The records Block Start

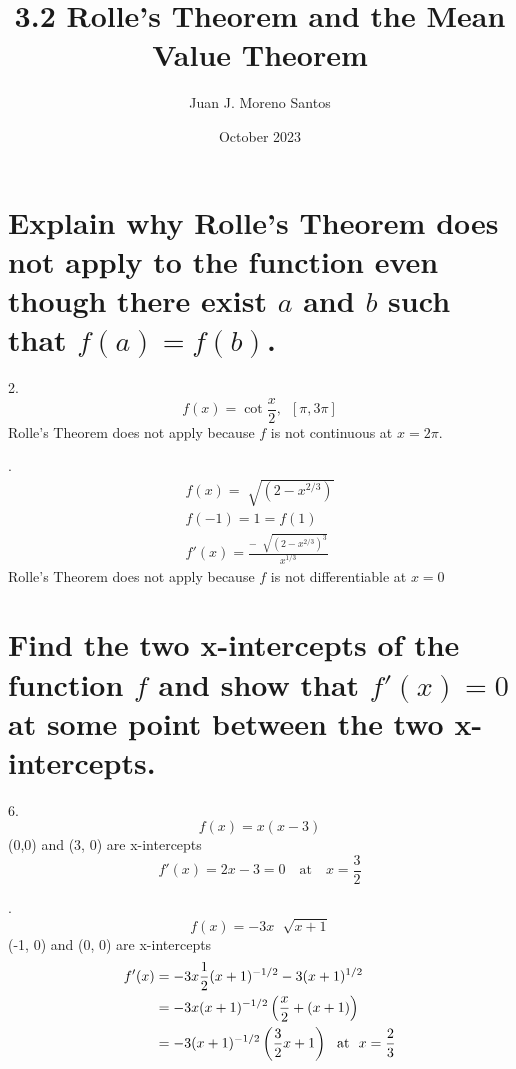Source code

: \documentclass[11pt]{article}
\title{3.2 Rolle's Theorem and the Mean Value Theorem}
\author{Juan J. Moreno Santos}
\date{October 2023}
\newcommand*{\vs}{\vspace{1cm}}
\newcommand*{\next}{\noindent}
\begin{document}
\maketitle

\section{Explain why Rolle's Theorem does not apply to the function even though there exist $a$ and $b$ such that $f(a)=f(b)$.}
2.\[f(x)=\cot\frac{x}{2},\,\,\,[\pi, 3\pi]\]
Rolle's Theorem does not apply because $f$ is not continuous at $x=2\pi$.

\vs
\next
4.\begin{eqnarray}
    f(x)=\sqrt[]{(2-x^{2/3})}\\
    f(-1)=1=f(1)\\
    f'(x)=\frac{-\,\,\sqrt[]{(2-x^{2/3})^3}}{x^{1/3}}
\end{eqnarray}
Rolle's Theorem does not apply because $f$ is not differentiable at $x=0$

\section{Find the two x-intercepts of the function $f$ and show that $f'(x)=0$ at some point between the two x-intercepts.}
6.\[f(x)=x(x-3)\]
(0,0) and (3, 0) are x-intercepts
\[f'(x)=2x-3=0\,\,\,\,\,\,\text{at}\,\,\,\,\,\,x=\frac{3}{2}\]

\vspace{1cm}
.\[f(x)=-3x\,\,\sqrt[]{x+1}\]
(-1, 0) and (0, 0) are x-intercepts
\begin{eqnarray}
    \setcounter{equation}{1}
    f'(x)&=-3x\frac{1}{2}(x+1)^{-1/2}-3(x+1)^{1/2}\\
    &=-3x(x+1)^{-1/2}\left(\frac{x}{2}+(x+1)\right)\\
    &=-3(x+1)^{-1/2}\left(\frac{3}{2}x+1\right)\,\,\,\,\text{at}\,\,\,\, x=\frac{2}{3}
\end{eqnarray}
\end{document}
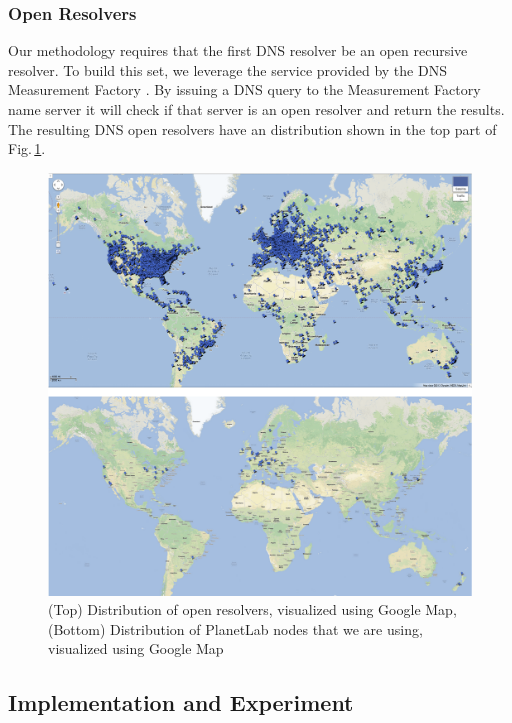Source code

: \subsubsection{Open Resolvers}
Our methodology requires that the first DNS resolver be an open recursive resolver. To build this set, we leverage the service provided by the DNS Measurement Factory \cite{dnsfactory}. By issuing a DNS query to the Measurement Factory name server it will check if that server is an open resolver and return the results. The resulting DNS open resolvers have an distribution shown in the top part of Fig.\,\ref{fig:geo_viz}.

\begin{figure}
  \centering
  \includegraphics[width=\linewidth]{../figs/geo_viz.pdf}
  \vspace{-1em}
  \caption{(Top) Distribution of open resolvers, visualized using Google Map, (Bottom) Distribution of PlanetLab nodes that we are using, visualized using Google Map}
  \label{fig:geo_viz}
\end{figure}

\subsection{Implementation and Experiment}
\label{sec:impl-exper}

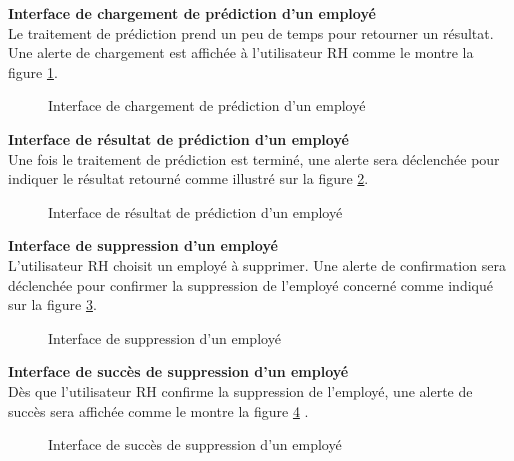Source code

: \newpage

\textbf{Interface de chargement de prédiction d'un employé}\\
Le traitement de prédiction prend un peu de temps pour retourner un résultat. Une alerte de chargement est affichée à l'utilisateur RH comme le montre la figure \ref{fig:realisationPFe_sprint2_prediction}.
    \begin{figure}[htpb]
    \centering
    \caption{Interface de chargement de prédiction d'un employé}
    \label{fig:realisationPFe_sprint2_prediction}
    \end{figure}
    
\textbf{Interface de résultat de prédiction d'un employé}\\
Une fois le traitement de prédiction est terminé, une alerte sera déclenchée pour indiquer le résultat retourné comme illustré sur la figure     \ref{fig:realisationPFe_sprint2_prediction_result}.
    \begin{figure}[htpb]
    \centering
    \caption{Interface de résultat de prédiction d'un employé}
    \label{fig:realisationPFe_sprint2_prediction_result}
    \end{figure}

\newpage
\textbf{Interface de suppression d'un employé}\\
L'utilisateur RH choisit un employé à supprimer. Une alerte de confirmation sera déclenchée pour confirmer la suppression de l'employé concerné comme indiqué sur la figure \ref{fig:realisationPFe_sprint2_suppression}.
    \begin{figure}[htpb]
    \centering
    \caption{Interface de suppression d'un employé}
    \label{fig:realisationPFe_sprint2_suppression}
    \end{figure}


\textbf{Interface de succès de suppression d'un employé}\\
Dès que l'utilisateur RH confirme la suppression de l'employé, une alerte de succès sera affichée comme le montre la figure \ref{fig:realisationPFe_sprint2_suppression2} .
    \begin{figure}[htpb]
    \centering
    \caption{Interface de succès de suppression d'un employé}
    \label{fig:realisationPFe_sprint2_suppression2}
    \end{figure}
\newpage

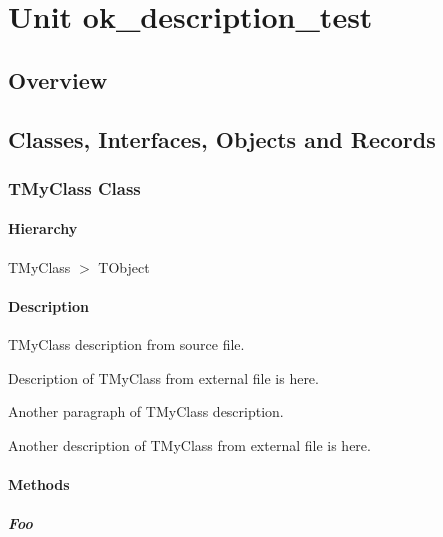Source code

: \documentclass{report}
\begin{document}
\newlength{\tmplength}
\chapter{Unit ok{\_}description{\_}test}
\section{Overview}
\begin{description}
\item[\texttt{\begin{ttfamily}TMyClass\end{ttfamily} Class}]
\end{description}
\section{Classes, Interfaces, Objects and Records}
\subsection*{TMyClass Class}
\subsubsection*{\large{\textbf{Hierarchy}}\normalsize\hspace{1ex}\hfill}
TMyClass {$>$} TObject
\subsubsection*{\large{\textbf{Description}}\normalsize\hspace{1ex}\hfill}
TMyClass description from source file.

Description of TMyClass from external file is here.

Another paragraph of TMyClass description.

Another description of TMyClass from external file is here.\subsubsection*{\large{\textbf{Methods}}\normalsize\hspace{1ex}\hfill}
\paragraph*{Foo}\hspace*{\fill}
\end{document}
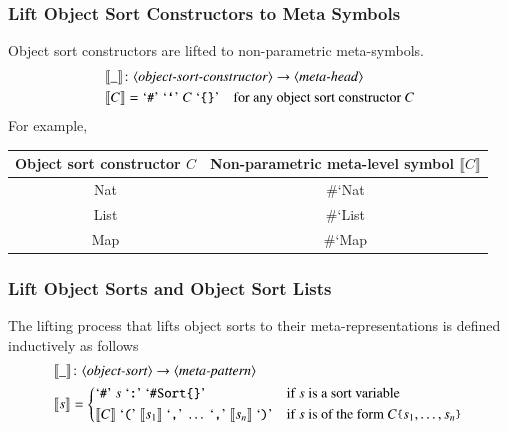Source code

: \documentclass[UTF8,11pt]{article}
\theoremstyle{plain}
\theoremstyle{definition}
\theoremstyle{remark}
\newcommand{\parametric}[2]{{#1}\raisebox{.2ex}{\texttt{\footnotesize{\{}}}#2\raisebox{.2ex}{\texttt{\footnotesize{\}}}}}
\newcommand{\denote}[1]{\llbracket{#1}\rrbracket}
\newcommand{\sharpsymbol}{\#}
\newcommand{\KSort}{\texttt{\sharpsymbol Sort}}
\newcommand{\quottt}[1]{\textrm{\lq\texttt{#1}\rq}}
\newcommand{\syntacc}[1]{\text{$\langle$\textit{#1}$\rangle$}}
\begin{document}
%
\subsubsection{Lift Object Sort Constructors to Meta Symbols}
Object sort constructors are lifted to non-parametric meta-symbols.
\begin{align*}
& \denote{\_} \colon \syntacc{object-sort-constructor} \to \syntacc{meta-head}
\\
& \denote{C} = \quottt{\sharpsymbol} \ \quottt{`} \ C \ \quottt{\{\}}
\quad
\text{for any object sort constructor $C$}
\end{align*}
For example,
\begin{center}{\ttfamily
\begin{tabular}{c|c}
    \textrm{Object sort constructor $C$} &
    \textrm{Non-parametric meta-level symbol $\denote{C}$}
    \\\hline
    Nat & \parametric{\sharpsymbol `Nat}{}
    \\\hline
    List & \parametric{\sharpsymbol `List}{}
    \\\hline
    Map & \parametric{\sharpsymbol `Map}{}
\end{tabular}
}
\end{center}

\subsubsection{Lift Object Sorts and Object Sort Lists}
The lifting process that lifts object sorts to their meta-representations
is defined inductively as follows
\begin{align*}
&\denote{\_} \colon \syntacc{object-sort} \to \syntacc{meta-pattern} \\
&\denote{s} = \begin{cases*}
\quottt{\sharpsymbol} \ s \ \quottt{:} \ \quottt{\KSort\{\}} & if $s$ is a
sort variable \\
\denote{C} \ \quottt{(} \
\denote{s_1} \ \quottt{,} \
\dots \ \quottt{,} \
\denote{s_n} \ \quottt{)} & if $s$
is of the
form $\parametric{C}{s_1,\dots,s_n}$
\end{cases*}
\end{align*}
\end{document}
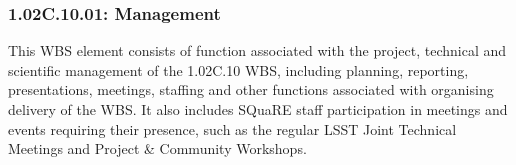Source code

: \subsubsection*{1.02C.10.01: Management}

This WBS element consists of function associated with the project, technical
and scientific management of the 1.02C.10 WBS, including planning, reporting,
presentations, meetings, staffing and other functions associated with
organising delivery of the WBS. It also includes SQuaRE staff participation in
meetings and events requiring their presence, such as the regular LSST Joint
Technical Meetings and Project \& Community Workshops.

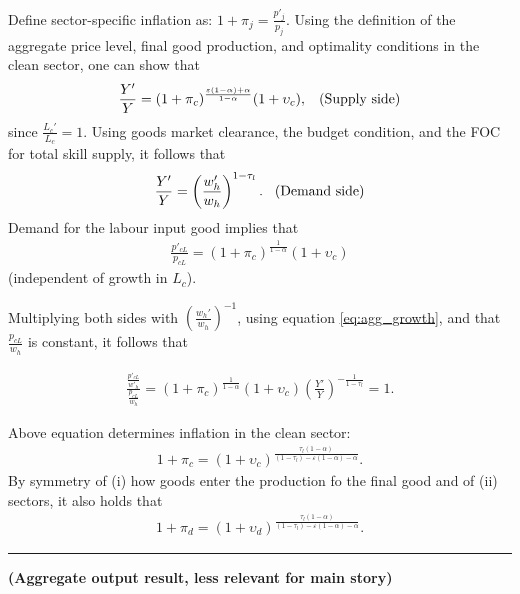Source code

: Define sector-specific inflation as: $1+\pi_{j}=\frac{p'_j}{p_j}$.
Using the definition of the aggregate price level, final good production, and optimality conditions in the clean sector, one can show that 
\begin{align}\label{eq:agg_supply}
\frac{Y'}{Y}= (1+\pi_c)^{\frac{\varepsilon(1-\alpha)+\alpha}{1-\alpha}}(1+\upsilon_{c}), \hspace{3mm} \text{(Supply side)}
\end{align}
since $\frac{L_{c}'}{L_c}=1$.
Using goods market clearance, the budget condition, and the FOC for total skill supply, it follows that 
\begin{align}\label{eq:agg_demand}
\frac{Y'}{Y}= \left(\frac{w'_h}{w_h}\right)^{1-\tau_l}. \hspace{3mm} \text{(Demand side)}
\end{align}
Demand for the labour input good implies that 
\begin{align}\label{eq:labour income}
\frac{p'_{cL}}{p_{cL}}= (1+\pi_c)^\frac{1}{1-\alpha}(1+\upsilon_{c})
\end{align}
(independent of growth in $L_c$).

Multiplying both sides with $\left(\frac{w_h'}{w_h}\right)^{-1}$, using equation \ref{eq:agg_growth}, and that $\frac{p_{cL}}{w_h}$ is constant, it follows that 

\begin{align}
		\frac{\frac{p'_{cL}}{w'_h}}{\frac{p_{cL}}{w_h}}= (1+\pi_c)^\frac{1}{1-\alpha}(1+\upsilon_{c})\left(\frac{Y'}{Y}\right)^{-\frac{1}{1-\tau_l}}=1.
\end{align}

Above equation determines inflation in the clean sector:
\begin{align}\label{eq:inf_c}
1+\pi_c=(1+\upsilon_{c})^{\frac{\tau_l(1-\alpha)}{(1-\tau_l)-\varepsilon(1-\alpha)-\alpha}}.
\end{align}
By symmetry of (i) how goods enter the production fo the final good and of (ii) sectors, it also holds that 
\begin{align}\label{eq:inf_d}
1+\pi_d=(1+\upsilon_{d})^{\frac{\tau_l(1-\alpha)}{(1-\tau_l)-\varepsilon(1-\alpha)-\alpha}}.
\end{align}


\noindent\rule[1ex]{\textwidth}{1pt}

\noindent \textbf{(Aggregate output result, less relevant for main story)}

The records Block End

▶ **Problem to work on**
After locating "Object Sorts and" and "Define sector-specific inflation" in the records above, return exactly the line holding each one and every line between them; leave out the pictures.

▶ **Response to this exercise**
\subsubsection{Lift Object Sorts and Object Sort Lists}
The lifting process that lifts object sorts to their meta-representations
is defined inductively as follows
\begin{align*}
&\denote{\_} \colon \syntacc{object-sort} \to \syntacc{meta-pattern} \\
&\denote{s} = \begin{cases*}
\quottt{\sharpsymbol} \ s \ \quottt{:} \ \quottt{\KSort\{\}} & if $s$ is a
sort variable \\
\denote{C} \ \quottt{(} \
\denote{s_1} \ \quottt{,} \
\dots \ \quottt{,} \
\denote{s_n} \ \quottt{)} & if $s$
is of the
form $\parametric{C}{s_1,\dots,s_n}$
\end{cases*}
\end{align*}
\end{document}
Source code

: \subsubsection*{1.02C.10.01: Management}

This WBS element consists of function associated with the project, technical
and scientific management of the 1.02C.10 WBS, including planning, reporting,
presentations, meetings, staffing and other functions associated with
organising delivery of the WBS. It also includes SQuaRE staff participation in
meetings and events requiring their presence, such as the regular LSST Joint
Technical Meetings and Project \& Community Workshops.

Source code

: Define sector-specific inflation as: $1+\pi_{j}=\frac{p'_j}{p_j}$.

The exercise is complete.